Dampak Krisis Politik, Wisatawan Batal Liburan ke Korea Selatan
Organisasi Pariwisata Korea Selatan melaporkan dalam enam bulan pertama tahun 2024, jumlah pengunjung yang datang mencapai 7,7 juta.
Industri pariwisata di Korea Selatan tengah bersiap menghadapi tantangan akibat krisis politik yang sedang berlangsung. Pada 3 Desember 2024, Presiden Yoon Suk Yeol mengumumkan keadaan darurat militer, yang berdampak pada sektor pariwisata. Pihak berwenang memperkirakan bahwa target kedatangan pengunjung tahun ini tidak akan tercapai. Beberapa hotel dan agen perjalanan di ibu kota melaporkan adanya pembatalan kunjungan akibat masalah terkait keselamatan dalam seminggu terakhir. Meskipun demikian, Korea Selatan tetap optimis untuk menarik jutaan wisatawan pada sisa bulan ini, karena bulan Desember biasanya menjadi periode puncak bagi wisatawan, terutama dari Asia Tenggara. Namun, para pejabat tidak berharap dapat mencapai target 20 juta wisatawan asing tahun ini, sebagaimana yang dikutip dari Channel News Asia, pada Selasa (17/12/2024).
Angka Pariwisata
Peristiwa terbaru ini menjadi hambatan dalam mencapai tujuan pariwisata, ungkap Kim Young-hwan, direktur jenderal Biro Pariwisata dan Olahraga Pemerintah Metropolitan Seoul. Ia menambahkan bahwa masih ada kemungkinan untuk mencapai angka 17 juta wisatawan tahun ini. Menurut Organisasi Pariwisata Korea, jumlah pengunjung yang datang mencapai 7,7 juta dalam enam bulan pertama tahun 2024. Kim berharap industri pariwisata dapat pulih kembali. "Melalui pembaruan yang konsisten tentang perjalanan yang aman, kami berencana untuk melakukan segalanya guna mencapai tujuan kami untuk menarik lebih banyak pengunjung dan mencapai target 30 juta tahun depan," ujarnya.

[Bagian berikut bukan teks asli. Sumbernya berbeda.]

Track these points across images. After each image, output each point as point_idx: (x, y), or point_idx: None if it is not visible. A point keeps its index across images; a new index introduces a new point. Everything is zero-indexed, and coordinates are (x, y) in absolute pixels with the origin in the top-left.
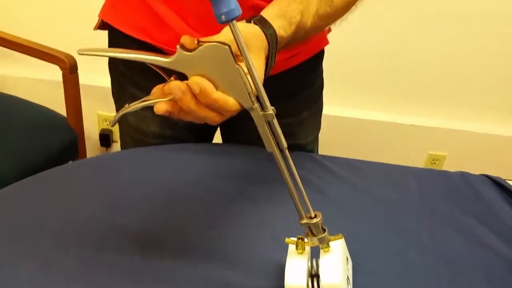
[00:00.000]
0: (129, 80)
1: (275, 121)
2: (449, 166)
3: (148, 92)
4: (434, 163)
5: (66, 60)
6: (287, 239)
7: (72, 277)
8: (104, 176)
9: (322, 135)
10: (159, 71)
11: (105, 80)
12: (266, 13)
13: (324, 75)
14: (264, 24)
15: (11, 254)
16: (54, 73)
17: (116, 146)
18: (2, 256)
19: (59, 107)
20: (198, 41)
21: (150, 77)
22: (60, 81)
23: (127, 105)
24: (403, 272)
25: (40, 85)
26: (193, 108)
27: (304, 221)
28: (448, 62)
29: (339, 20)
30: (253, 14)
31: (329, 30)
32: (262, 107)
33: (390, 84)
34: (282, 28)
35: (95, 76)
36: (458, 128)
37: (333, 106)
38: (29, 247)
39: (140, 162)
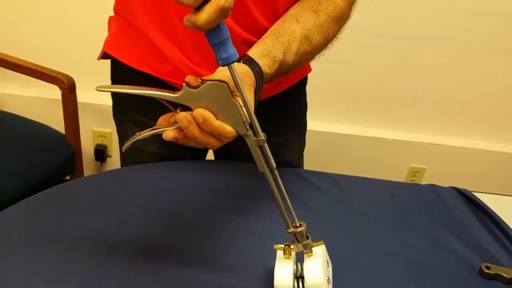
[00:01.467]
0: (130, 105)
1: (266, 145)
2: (429, 178)
3: (146, 115)
4: (415, 175)
5: (65, 80)
6: (275, 246)
7: (84, 283)
8: (109, 191)
9: (308, 150)
10: (167, 104)
11: (99, 98)
12: (253, 52)
13: (309, 92)
14: (251, 63)
15: (26, 263)
16: (53, 91)
17: (110, 161)
18: (18, 265)
19: (57, 123)
20: (201, 80)
21: (149, 102)
22: (57, 99)
23: (138, 133)
24: (375, 275)
25: (38, 103)
26: (197, 135)
27: (291, 230)
28: (428, 81)
29: (317, 56)
30: (243, 48)
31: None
32: (255, 134)
33: (373, 102)
34: (267, 66)
35: (90, 94)
36: (437, 142)
37: (319, 122)
38: (42, 257)
39: (141, 178)
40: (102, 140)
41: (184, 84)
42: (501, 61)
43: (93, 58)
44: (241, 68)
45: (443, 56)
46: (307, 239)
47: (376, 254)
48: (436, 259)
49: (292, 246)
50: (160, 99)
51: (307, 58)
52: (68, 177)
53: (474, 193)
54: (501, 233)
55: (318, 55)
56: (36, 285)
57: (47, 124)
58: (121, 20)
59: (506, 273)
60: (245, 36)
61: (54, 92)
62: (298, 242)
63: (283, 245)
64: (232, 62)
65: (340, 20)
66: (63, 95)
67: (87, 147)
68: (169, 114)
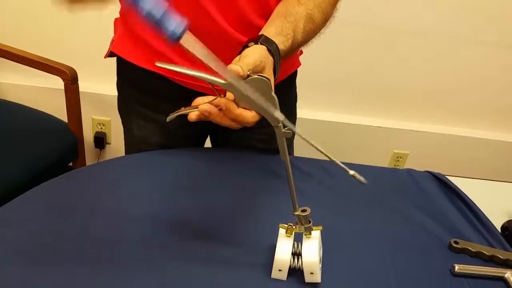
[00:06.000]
0: (137, 100)
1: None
2: (411, 162)
3: (149, 108)
4: (398, 160)
5: (68, 72)
6: (280, 224)
7: (97, 262)
8: (118, 175)
9: (297, 137)
10: (213, 88)
11: (99, 88)
12: (267, 32)
13: (297, 82)
14: (268, 42)
15: (48, 238)
16: (55, 81)
17: (109, 148)
18: (40, 242)
19: (59, 112)
20: (248, 75)
21: (150, 97)
22: (59, 89)
23: (183, 108)
24: (357, 250)
25: (41, 93)
26: (220, 120)
27: (297, 213)
28: (411, 71)
29: (319, 34)
30: (239, 49)
31: (301, 53)
32: (284, 126)
33: (358, 90)
34: (281, 43)
35: (91, 84)
36: (419, 129)
37: (306, 110)
38: (60, 236)
39: (147, 164)
40: (101, 128)
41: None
42: (480, 54)
43: (95, 50)
44: (262, 52)
45: (426, 48)
46: (309, 223)
47: (357, 232)
48: (411, 235)
49: (295, 227)
50: (210, 83)
51: (311, 36)
52: (71, 164)
53: (448, 177)
54: (470, 212)
55: (319, 33)
56: (57, 259)
57: (50, 113)
58: (125, 23)
59: (473, 247)
60: (241, 39)
61: (57, 82)
62: (301, 224)
63: (286, 225)
64: (180, 36)
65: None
66: (65, 86)
67: (87, 134)
68: (208, 97)
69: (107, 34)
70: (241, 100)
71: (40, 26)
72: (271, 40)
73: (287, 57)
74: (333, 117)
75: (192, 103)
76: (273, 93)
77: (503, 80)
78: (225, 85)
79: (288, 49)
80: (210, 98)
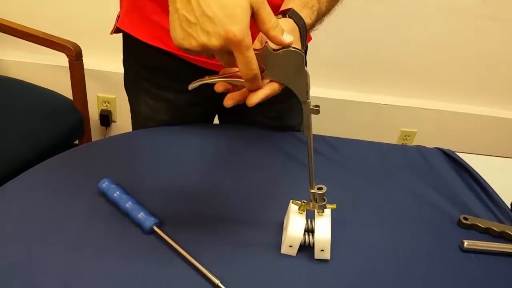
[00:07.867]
0: (144, 78)
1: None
2: (419, 141)
3: (157, 86)
4: (406, 138)
5: (72, 48)
6: (293, 201)
7: (104, 237)
8: (125, 151)
9: None
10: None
11: (104, 65)
12: (293, 5)
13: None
14: (296, 16)
15: (51, 216)
16: (60, 58)
17: (115, 126)
18: (46, 217)
19: (64, 89)
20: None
21: (159, 75)
22: (64, 66)
23: (207, 77)
24: (364, 226)
25: (46, 69)
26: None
27: (313, 190)
28: (419, 48)
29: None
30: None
31: None
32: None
33: (366, 68)
34: (308, 17)
35: (95, 62)
36: (427, 107)
37: (316, 88)
38: (66, 211)
39: (154, 140)
40: (106, 106)
41: (266, 44)
42: (491, 29)
43: (99, 26)
44: (290, 25)
45: (435, 23)
46: (324, 201)
47: (365, 208)
48: (419, 211)
49: (308, 204)
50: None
51: (335, 3)
52: (76, 141)
53: (457, 153)
54: (479, 188)
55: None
56: (62, 235)
57: (55, 90)
58: None
59: (482, 224)
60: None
61: (62, 59)
62: (316, 202)
63: (300, 202)
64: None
65: None
66: (70, 62)
67: (93, 112)
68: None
69: (113, 9)
70: (272, 72)
71: (43, 1)
72: (299, 15)
73: (310, 30)
74: (341, 94)
75: (220, 72)
76: (306, 68)
77: None
78: (258, 55)
79: (314, 22)
80: (236, 68)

Kekacauan dalam dunia politik
Yoon mengalami pemakzulan pada hari Sabtu, 14 Desember, dan dipecat dari jabatannya karena upayanya untuk menangguhkan pemerintahan sipil, yang mengakibatkan pasukan berusaha menutup Majelis Nasional Korea Selatan. Meskipun langkah Yoon untuk menerapkan pemerintahan militer hanya berlangsung selama enam jam, deklarasinya telah mengejutkan seluruh negara dan membawa Korea Selatan ke dalam kekacauan politik yang paling parah dalam beberapa tahun terakhir.
Pada hari Senin, 16 Desember, Mahkamah Konstitusi Korea Selatan memulai proses pemakzulan Yoon. Ia bersama sejumlah pejabat senior kini menghadapi penyelidikan kriminal terkait dengan dugaan pemberontakan, penyalahgunaan kekuasaan, dan penghalangan hak-hak individu. Situasi ini menciptakan ketidakpastian yang melanda masyarakat dan memicu berbagai reaksi dari kalangan politik dan publik.
Aksi protes masih berlanjut
Protes yang terjadi di berbagai jalan sejak diumumkannya status darurat militer diperkirakan akan terus berlanjut, menurut Asisten Profesor Myunghee Lee dari James Madison College di Universitas Negeri Michigan. "Para pengunjuk rasa merayakan kemenangan mereka dalam pemakzulan Yoon di Majelis Nasional," ungkap Asisten Profesor Lee yang memiliki fokus penelitian khusus pada kawasan Semenanjung Korea dan Tiongkok.
Beliau juga menambahkan, "Sangat mungkin mereka akan terus turun ke jalan, berjuang (untuk mendesak) Mahkamah Konstitusi untuk membuat keputusan lebih awal daripada nanti." Diperkirakan, pengadilan akan memerlukan waktu antara tiga hingga empat bulan untuk mencapai keputusan tersebut. Beberapa kedutaan besar di negara itu telah memberikan saran kepada warganya untuk menjauhi lokasi-lokasi yang menjadi pusat protes.
Korea Selatan pernah mengalami penurunan sekitar 23 persen dalam jumlah wisatawan yang datang ketika terjadi protes pada tahun 2016 dan 2017, saat masyarakatnya menyerukan pemakzulan mantan presiden Park Geun-hye. Kejadian serupa menunjukkan dampak signifikan terhadap sektor pariwisata, yang menjadi salah satu pilar ekonomi negara tersebut.